Yesterday, I came upon the first honeybees I’ve seen this year. They were working the ornamental cherries at the Grand Army Plaza entrance to Prospect Park.
One landed on my shirt. Remember, bees are not aggressive unless you go after them, or their hive. So don’t panic. Close your eyes and think of England if you’re afraid… but you shouldn’t be. I just let her crawl around me for a bit before she was satisfied my linen was long past its flowering stage.

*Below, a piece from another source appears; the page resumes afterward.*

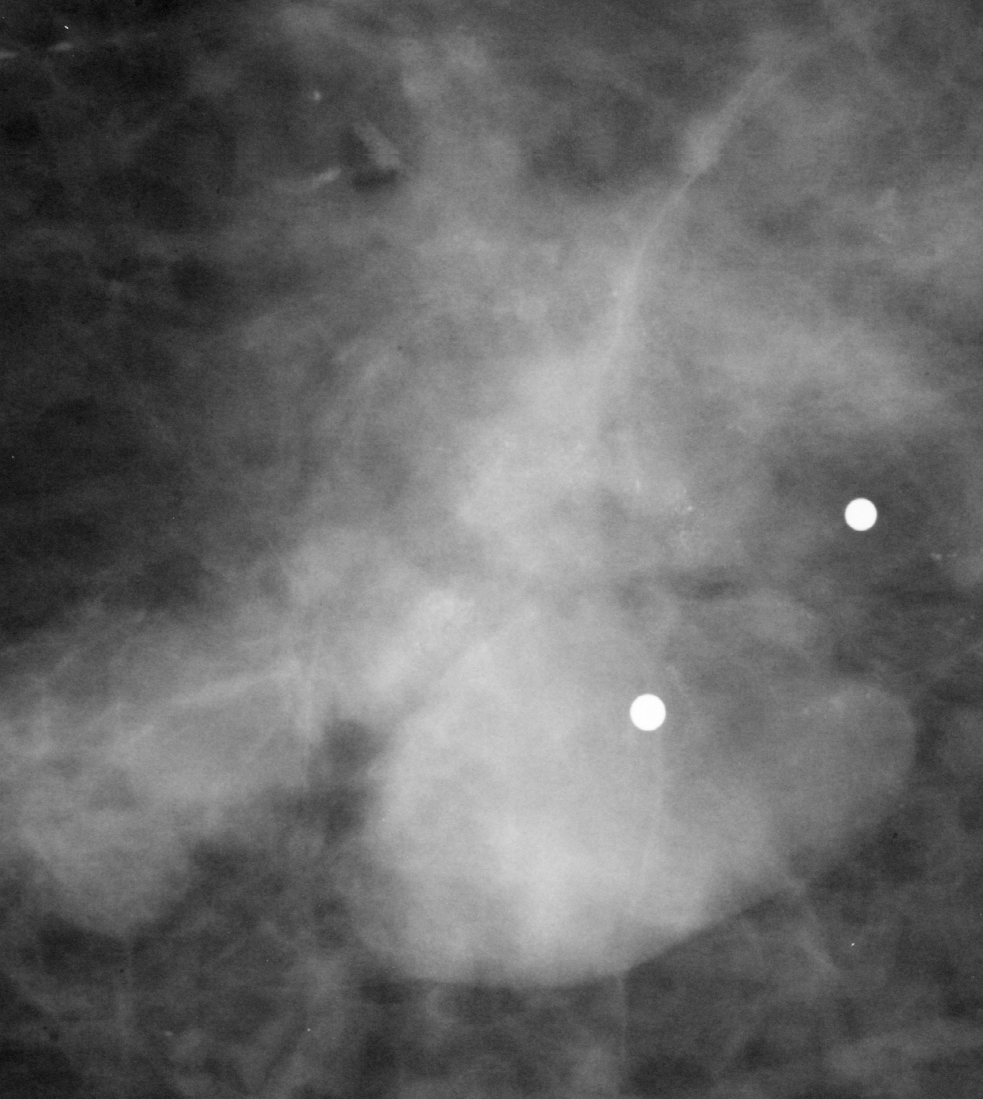
Cropped region of a digitized screen-film mammogram centred on a radiologist-marked abnormality, left breast, CC view, BI-RADS breast density category 2 (scale 1–4).
Marked abnormality: mass, shape irregular, margins spiculated; BI-RADS assessment category 5; pathology (as recorded): malignant.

Note those pollen bundles on her rear legs. She packs pollen — and a perhaps a little regurgitated honey to moisten it — into these little bundles which she sticks on her pollen baskets, or corbicula. The pollen, which collects on her hairs via static, is combed together before packing. Some of it nonetheless gets transfered to other flowers, of course, and thus the bee is a little vector of plant genetics, or, as the poets would have it — and where better to be a poet then under a flowering cherry tree in the spring? — a messenger of love…
First Honeybees
Published April 11, 2013 Fieldnotes 2 CommentsTags: Brooklyn, honey bees, Prospect Park
Is there anything you don’t know? Particle physics, maybe? Sanskrit?
I love this blog!
Thank you, Paul. But there are, in deed, whole mountains and valleys and deltas of things I don’t know about. Two of them are in fact the topics you mention, except that the Indo-European languages share an ancestor with Sanskrit, which is sort of way cool.